Limitations & Future Work

  • A small amount of unlabeled data is still required for optimization; the method is not entirely data-free.
  • Normalized performance on heterogeneous vision tasks reaches only 92%, leaving a non-trivial gap relative to single-task fine-tuning.
  • The choice of target layers (last 1/4) is empirically determined and may require adjustment for different model architectures.
  • Experiments are limited to ViT-B-scale vision models; effectiveness on larger models (e.g., ViT-L/H) remains unexplored.

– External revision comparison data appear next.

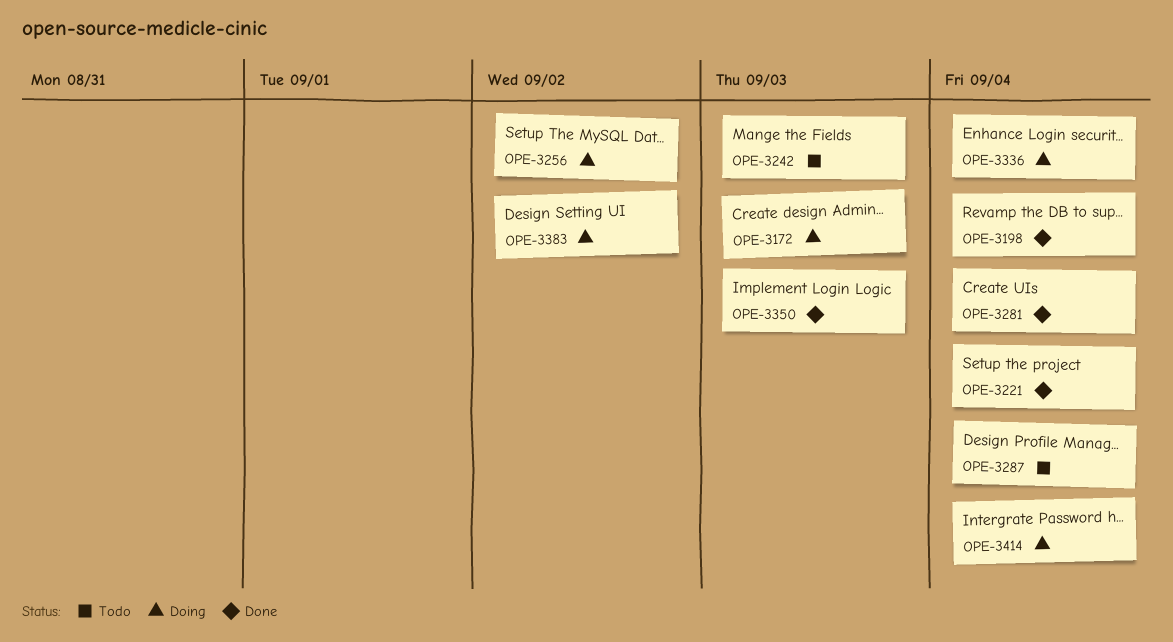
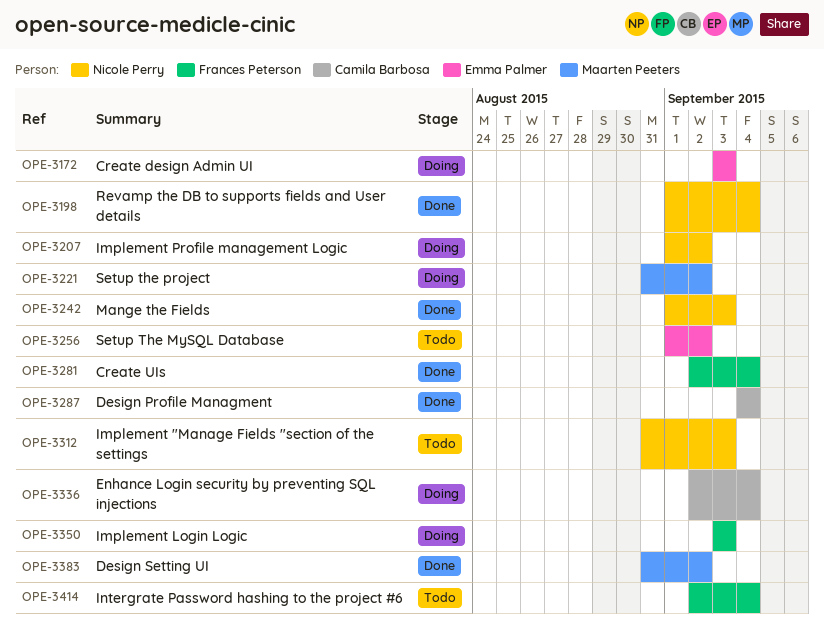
OPE-3207: none -> present
OPE-3221, status: Done -> Doing
OPE-3221, due: Sep 4 -> Sep 2
OPE-3242, status: Todo -> Done
OPE-3256, status: Doing -> Todo
OPE-3287, status: Todo -> Done
OPE-3312: none -> present
OPE-3350, status: Done -> Doing
OPE-3383, status: Doing -> Done
OPE-3414, status: Doing -> Todo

  • vs. AdaMerging: Both optimize merging coefficients via gradient-based methods, but AdaMerging relies on output entropy (limited to classification, scales with sequence length), whereas NSC uses the null-space ratio (task-agnostic, input-driven).
  • vs. KnOTS: KnOTS projects adapters onto a shared subspace and merges SVD components, focusing on adapter alignment rather than merging weight optimization.

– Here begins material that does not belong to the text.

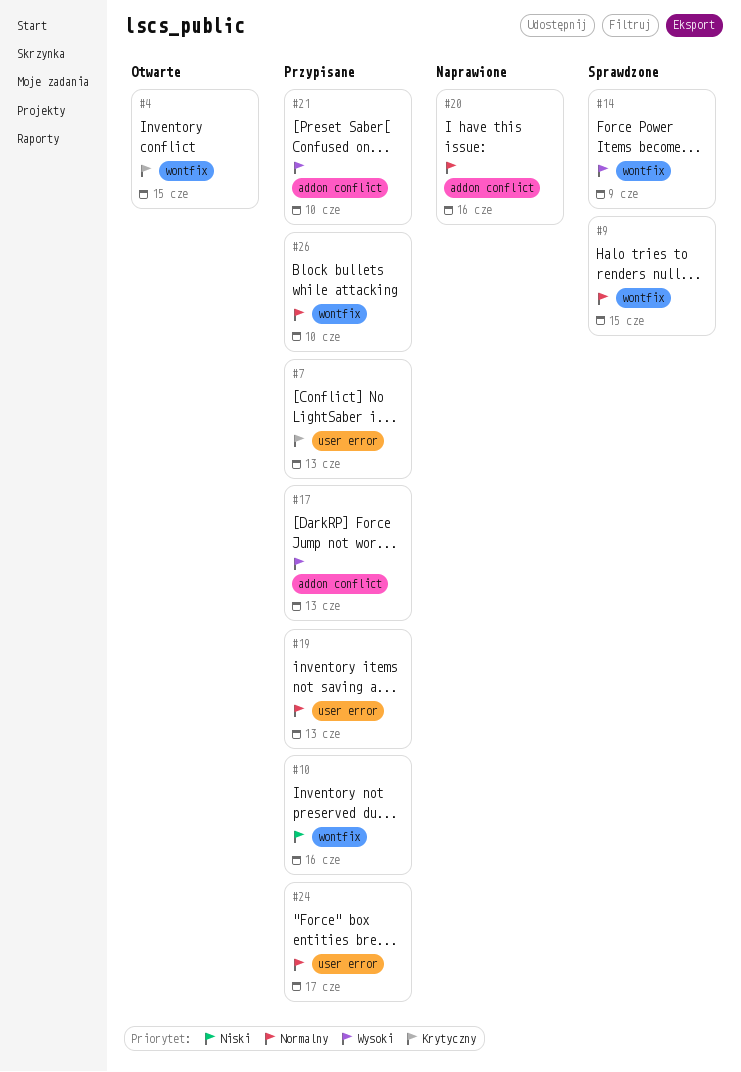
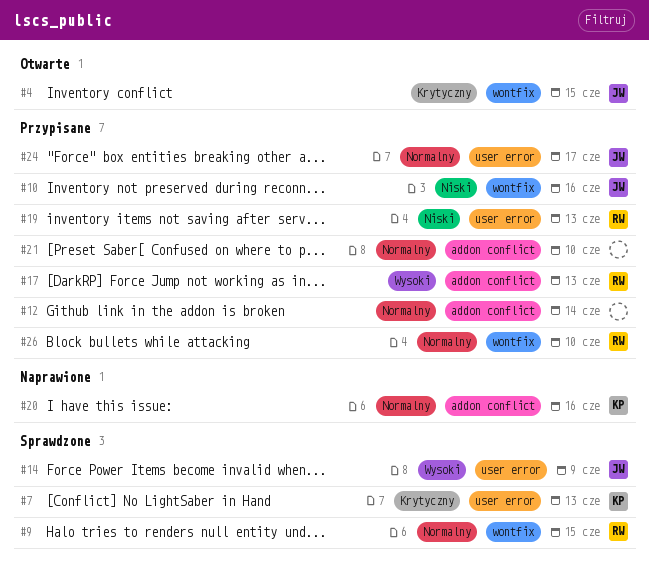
#7, status: Przypisane -> Sprawdzone
#12: none -> present
#14, label: wontfix -> user error
#19, priority: Normalny -> Niski
#21, priority: Wysoki -> Normalny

  • vs. Task Arithmetic: TA applies a global scaling factor and performs poorly on heterogeneous tasks (77.2%); NSC's layer-wise coefficients provide substantially finer-grained control.

Rating

  • Novelty: ⭐⭐⭐⭐ The null-space compression observation is novel and compelling; deriving a merging signal from LoRA geometry is a natural and principled approach.
  • Experimental Thoroughness: ⭐⭐⭐⭐⭐ Evaluated on 20 vision tasks, 6 NLI tasks, and VLM benchmarks against 11 baselines, with comprehensive ablations.
  • Writing Quality: ⭐⭐⭐⭐ Motivation and method derivation are clear; experimental presentation is thorough.
  • Value: ⭐⭐⭐⭐⭐ Addresses a critical bottleneck in model merging for heterogeneous tasks, with practical implications for the LoRA ecosystem.